If self.lazy is True, this returns an AllennlpLazyDataset, which internally relies on the generator created from self._read() to lazily produce Instances. In this case your implementation of _read() must also be lazy (that is, not load all instances into memory at once), otherwise you will get a ConfigurationError.

In either case, the returned Iterable can be iterated over multiple times. It's unlikely you want to override this function, but if you do your result should likewise be repeatedly iterable.

_read#

class DatasetReader(Registrable):
 | ...
 | def _read(self, file_path: str) -> Iterable[Instance]

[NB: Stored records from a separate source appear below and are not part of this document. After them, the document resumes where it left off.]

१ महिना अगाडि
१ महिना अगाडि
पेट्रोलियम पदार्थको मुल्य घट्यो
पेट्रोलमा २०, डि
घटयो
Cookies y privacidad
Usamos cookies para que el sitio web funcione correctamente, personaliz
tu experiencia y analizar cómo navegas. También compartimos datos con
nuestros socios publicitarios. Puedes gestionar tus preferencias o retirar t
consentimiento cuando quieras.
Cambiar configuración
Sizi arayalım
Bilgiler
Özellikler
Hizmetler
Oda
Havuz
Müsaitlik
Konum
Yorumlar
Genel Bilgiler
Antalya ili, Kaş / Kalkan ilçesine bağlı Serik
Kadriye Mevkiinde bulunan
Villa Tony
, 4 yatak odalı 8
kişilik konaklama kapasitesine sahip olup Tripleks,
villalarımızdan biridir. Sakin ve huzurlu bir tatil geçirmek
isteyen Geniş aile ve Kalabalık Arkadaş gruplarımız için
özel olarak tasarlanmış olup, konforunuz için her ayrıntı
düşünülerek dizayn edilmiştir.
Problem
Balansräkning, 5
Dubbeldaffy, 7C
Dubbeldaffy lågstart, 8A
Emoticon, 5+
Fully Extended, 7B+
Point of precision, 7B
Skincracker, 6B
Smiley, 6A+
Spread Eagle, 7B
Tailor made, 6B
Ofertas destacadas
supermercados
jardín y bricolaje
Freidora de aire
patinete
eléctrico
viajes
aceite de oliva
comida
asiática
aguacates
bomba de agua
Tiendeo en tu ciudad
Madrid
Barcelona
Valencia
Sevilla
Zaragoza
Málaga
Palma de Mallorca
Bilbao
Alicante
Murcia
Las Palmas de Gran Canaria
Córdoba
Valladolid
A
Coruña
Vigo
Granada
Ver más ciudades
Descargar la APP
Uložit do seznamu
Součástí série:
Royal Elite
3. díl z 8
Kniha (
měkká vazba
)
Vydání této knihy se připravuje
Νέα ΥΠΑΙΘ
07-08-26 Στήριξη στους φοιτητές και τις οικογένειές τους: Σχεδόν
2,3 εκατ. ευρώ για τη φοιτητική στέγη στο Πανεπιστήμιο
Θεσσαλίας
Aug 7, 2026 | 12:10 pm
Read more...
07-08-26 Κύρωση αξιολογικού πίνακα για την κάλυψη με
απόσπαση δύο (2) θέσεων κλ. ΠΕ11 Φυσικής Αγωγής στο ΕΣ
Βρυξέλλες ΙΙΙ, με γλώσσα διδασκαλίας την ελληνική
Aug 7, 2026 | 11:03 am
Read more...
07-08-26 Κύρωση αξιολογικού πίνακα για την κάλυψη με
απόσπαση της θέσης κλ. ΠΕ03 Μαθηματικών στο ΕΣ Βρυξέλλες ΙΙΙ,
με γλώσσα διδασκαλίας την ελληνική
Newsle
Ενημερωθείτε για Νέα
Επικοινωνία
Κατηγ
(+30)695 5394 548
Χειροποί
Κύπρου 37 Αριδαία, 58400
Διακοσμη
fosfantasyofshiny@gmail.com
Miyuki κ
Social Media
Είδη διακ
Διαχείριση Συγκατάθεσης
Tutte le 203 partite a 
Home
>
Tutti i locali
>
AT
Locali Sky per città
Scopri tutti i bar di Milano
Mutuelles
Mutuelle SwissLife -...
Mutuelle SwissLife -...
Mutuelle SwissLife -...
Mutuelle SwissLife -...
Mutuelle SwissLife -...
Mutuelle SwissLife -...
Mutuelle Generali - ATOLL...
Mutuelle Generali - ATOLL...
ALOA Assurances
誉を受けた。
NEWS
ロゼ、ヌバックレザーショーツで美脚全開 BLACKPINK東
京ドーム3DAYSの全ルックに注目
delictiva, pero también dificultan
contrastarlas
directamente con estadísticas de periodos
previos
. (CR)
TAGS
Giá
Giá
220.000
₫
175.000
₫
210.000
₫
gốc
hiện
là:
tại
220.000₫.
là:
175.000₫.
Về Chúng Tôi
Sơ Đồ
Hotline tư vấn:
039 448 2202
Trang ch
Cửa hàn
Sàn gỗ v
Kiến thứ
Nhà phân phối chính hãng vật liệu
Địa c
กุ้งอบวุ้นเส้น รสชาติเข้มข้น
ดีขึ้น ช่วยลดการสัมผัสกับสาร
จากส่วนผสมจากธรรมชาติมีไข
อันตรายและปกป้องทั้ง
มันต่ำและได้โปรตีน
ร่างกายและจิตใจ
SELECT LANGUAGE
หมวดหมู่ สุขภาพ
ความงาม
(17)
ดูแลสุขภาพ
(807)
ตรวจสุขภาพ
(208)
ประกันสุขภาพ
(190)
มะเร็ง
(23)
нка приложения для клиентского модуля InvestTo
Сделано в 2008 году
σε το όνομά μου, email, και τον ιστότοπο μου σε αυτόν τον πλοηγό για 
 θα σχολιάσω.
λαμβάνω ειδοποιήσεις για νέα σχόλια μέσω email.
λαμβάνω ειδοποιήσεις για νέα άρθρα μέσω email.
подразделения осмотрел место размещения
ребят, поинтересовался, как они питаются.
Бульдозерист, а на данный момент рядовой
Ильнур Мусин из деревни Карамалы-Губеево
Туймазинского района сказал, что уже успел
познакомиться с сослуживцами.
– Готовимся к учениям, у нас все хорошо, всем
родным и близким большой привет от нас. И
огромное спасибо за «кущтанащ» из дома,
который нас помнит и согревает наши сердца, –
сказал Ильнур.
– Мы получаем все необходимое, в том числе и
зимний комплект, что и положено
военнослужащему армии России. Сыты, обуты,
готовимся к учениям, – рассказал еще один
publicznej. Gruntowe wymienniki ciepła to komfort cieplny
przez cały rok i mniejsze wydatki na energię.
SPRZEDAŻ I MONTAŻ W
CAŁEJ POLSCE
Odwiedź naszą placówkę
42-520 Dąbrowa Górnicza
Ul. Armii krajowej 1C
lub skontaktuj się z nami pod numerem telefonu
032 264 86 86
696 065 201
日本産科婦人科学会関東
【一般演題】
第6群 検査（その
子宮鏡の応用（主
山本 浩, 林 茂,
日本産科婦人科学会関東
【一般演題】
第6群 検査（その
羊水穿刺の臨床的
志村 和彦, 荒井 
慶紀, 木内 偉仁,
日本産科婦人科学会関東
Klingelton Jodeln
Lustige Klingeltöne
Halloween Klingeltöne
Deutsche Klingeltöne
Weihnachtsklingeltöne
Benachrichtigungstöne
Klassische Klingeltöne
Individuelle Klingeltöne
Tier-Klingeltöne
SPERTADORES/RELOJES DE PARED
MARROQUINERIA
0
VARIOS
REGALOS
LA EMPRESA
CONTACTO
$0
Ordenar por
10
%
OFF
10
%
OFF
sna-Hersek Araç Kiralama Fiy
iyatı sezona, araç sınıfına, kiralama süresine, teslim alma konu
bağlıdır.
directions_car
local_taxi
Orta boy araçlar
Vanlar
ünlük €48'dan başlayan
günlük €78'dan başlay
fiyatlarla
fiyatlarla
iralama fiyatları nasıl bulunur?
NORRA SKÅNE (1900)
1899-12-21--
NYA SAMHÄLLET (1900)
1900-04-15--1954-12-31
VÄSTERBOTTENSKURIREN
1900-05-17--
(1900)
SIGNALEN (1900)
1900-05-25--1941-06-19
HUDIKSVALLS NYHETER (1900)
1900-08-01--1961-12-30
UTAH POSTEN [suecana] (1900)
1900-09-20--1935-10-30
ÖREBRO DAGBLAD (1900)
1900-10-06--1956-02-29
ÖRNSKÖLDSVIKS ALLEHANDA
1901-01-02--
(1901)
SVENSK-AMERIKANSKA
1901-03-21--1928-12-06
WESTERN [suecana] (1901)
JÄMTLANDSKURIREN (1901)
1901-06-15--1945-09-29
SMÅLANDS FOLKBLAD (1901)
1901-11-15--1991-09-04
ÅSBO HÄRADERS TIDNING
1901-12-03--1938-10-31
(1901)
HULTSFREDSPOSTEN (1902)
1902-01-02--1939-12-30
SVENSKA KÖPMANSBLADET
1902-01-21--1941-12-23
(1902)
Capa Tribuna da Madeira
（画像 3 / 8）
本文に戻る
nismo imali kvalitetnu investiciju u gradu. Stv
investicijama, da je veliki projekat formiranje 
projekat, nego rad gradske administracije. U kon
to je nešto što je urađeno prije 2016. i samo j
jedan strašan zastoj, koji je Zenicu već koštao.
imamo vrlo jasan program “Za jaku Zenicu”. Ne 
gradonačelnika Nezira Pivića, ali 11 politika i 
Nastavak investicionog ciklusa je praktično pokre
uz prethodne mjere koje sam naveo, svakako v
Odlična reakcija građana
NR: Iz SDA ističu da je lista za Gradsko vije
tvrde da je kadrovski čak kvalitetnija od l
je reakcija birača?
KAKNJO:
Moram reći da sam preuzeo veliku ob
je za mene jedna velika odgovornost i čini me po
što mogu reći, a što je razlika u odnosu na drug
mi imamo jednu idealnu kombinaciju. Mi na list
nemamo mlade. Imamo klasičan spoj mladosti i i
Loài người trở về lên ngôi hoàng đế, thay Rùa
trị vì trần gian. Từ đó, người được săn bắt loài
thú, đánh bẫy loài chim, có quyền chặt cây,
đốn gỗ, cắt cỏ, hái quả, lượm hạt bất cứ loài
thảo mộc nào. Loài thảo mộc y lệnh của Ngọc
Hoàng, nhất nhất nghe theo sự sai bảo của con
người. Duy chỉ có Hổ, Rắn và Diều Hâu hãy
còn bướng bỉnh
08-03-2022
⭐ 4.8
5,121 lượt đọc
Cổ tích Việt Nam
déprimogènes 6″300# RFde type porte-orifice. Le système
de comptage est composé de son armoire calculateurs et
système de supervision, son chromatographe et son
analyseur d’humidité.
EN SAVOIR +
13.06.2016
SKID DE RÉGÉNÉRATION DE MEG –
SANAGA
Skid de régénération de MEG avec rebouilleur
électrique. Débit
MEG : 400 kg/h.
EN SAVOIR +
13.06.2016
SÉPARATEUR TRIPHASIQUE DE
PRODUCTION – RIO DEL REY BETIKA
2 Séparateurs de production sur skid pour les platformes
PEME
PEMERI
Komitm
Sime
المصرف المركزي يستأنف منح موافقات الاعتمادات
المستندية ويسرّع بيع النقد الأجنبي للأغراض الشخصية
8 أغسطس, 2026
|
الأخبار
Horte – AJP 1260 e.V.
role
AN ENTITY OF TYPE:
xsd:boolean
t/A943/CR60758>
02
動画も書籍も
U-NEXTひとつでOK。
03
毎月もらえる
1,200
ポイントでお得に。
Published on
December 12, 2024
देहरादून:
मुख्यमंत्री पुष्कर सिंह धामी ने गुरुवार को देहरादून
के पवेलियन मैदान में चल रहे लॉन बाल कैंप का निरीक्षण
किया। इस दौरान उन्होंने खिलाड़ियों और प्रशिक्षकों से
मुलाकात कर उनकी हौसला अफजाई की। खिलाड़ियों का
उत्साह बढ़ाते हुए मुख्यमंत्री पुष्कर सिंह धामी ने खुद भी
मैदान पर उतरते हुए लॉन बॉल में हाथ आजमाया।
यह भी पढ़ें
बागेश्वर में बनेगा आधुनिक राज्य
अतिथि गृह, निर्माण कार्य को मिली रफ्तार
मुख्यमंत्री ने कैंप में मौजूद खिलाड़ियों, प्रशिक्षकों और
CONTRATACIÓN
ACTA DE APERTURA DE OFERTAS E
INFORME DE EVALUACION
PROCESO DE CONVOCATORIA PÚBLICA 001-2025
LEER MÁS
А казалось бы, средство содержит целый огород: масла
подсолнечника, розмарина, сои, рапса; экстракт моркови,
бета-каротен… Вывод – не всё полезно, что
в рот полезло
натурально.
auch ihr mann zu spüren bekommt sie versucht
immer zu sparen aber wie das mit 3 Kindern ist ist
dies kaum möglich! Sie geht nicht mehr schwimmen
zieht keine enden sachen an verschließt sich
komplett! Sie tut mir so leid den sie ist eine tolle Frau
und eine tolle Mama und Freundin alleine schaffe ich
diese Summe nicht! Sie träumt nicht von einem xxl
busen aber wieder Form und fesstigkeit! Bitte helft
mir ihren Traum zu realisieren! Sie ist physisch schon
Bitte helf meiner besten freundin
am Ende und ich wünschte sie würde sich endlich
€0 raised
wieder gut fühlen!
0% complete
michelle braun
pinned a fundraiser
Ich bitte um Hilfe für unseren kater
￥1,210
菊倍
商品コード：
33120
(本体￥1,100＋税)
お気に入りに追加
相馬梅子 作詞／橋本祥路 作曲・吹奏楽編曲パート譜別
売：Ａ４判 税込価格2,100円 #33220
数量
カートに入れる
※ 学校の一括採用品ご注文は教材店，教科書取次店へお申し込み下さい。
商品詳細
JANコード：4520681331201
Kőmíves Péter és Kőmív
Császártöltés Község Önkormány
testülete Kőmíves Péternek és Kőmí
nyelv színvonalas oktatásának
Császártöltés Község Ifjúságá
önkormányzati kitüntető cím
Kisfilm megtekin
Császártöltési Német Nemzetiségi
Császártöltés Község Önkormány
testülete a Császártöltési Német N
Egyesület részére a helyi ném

Reads the instances from the given file_path and returns them as an Iterable (which could be a list or could be a generator). You are strongly encouraged to use a generator, so that users can read a dataset in a lazy way, if they so choose.

text_to_instance#

class DatasetReader(Registrable):
 | ...
 | def text_to_instance(self, *inputs) -> Instance

Does whatever tokenization or processing is necessary to go from textual input to an Instance. The primary intended use for this is with a Predictor, which gets text input as a JSON object and needs to process it to be input to a model.

The intent here is to share code between _read and what happens at model serving time, or any other time you want to make a prediction from new data. We need to process the data in the same way it was done at training time. Allowing the DatasetReader to process new text lets us accomplish this, as we can just call DatasetReader.text_to_instance when serving predictions.

The input type here is rather vaguely specified, unfortunately. The Predictor will have to make some assumptions about the kind of DatasetReader that it's using, in order to pass it the right information.

serialize_instance#

class DatasetReader(Registrable):
 | ...
 | def serialize_instance(self, instance: Instance) -> str

Serializes an Instance to a string. We use this for caching the processed data.

The default implementation is to use jsonpickle. If you would like some other format for your pre-processed data, override this method.

deserialize_instance#

class DatasetReader(Registrable):
 | ...
 | def deserialize_instance(self, string: str) -> Instance

Deserializes an Instance from a string. We use this when reading processed data from a cache.

The default implementation is to use jsonpickle. If you would like some other format for your pre-processed data, override this method.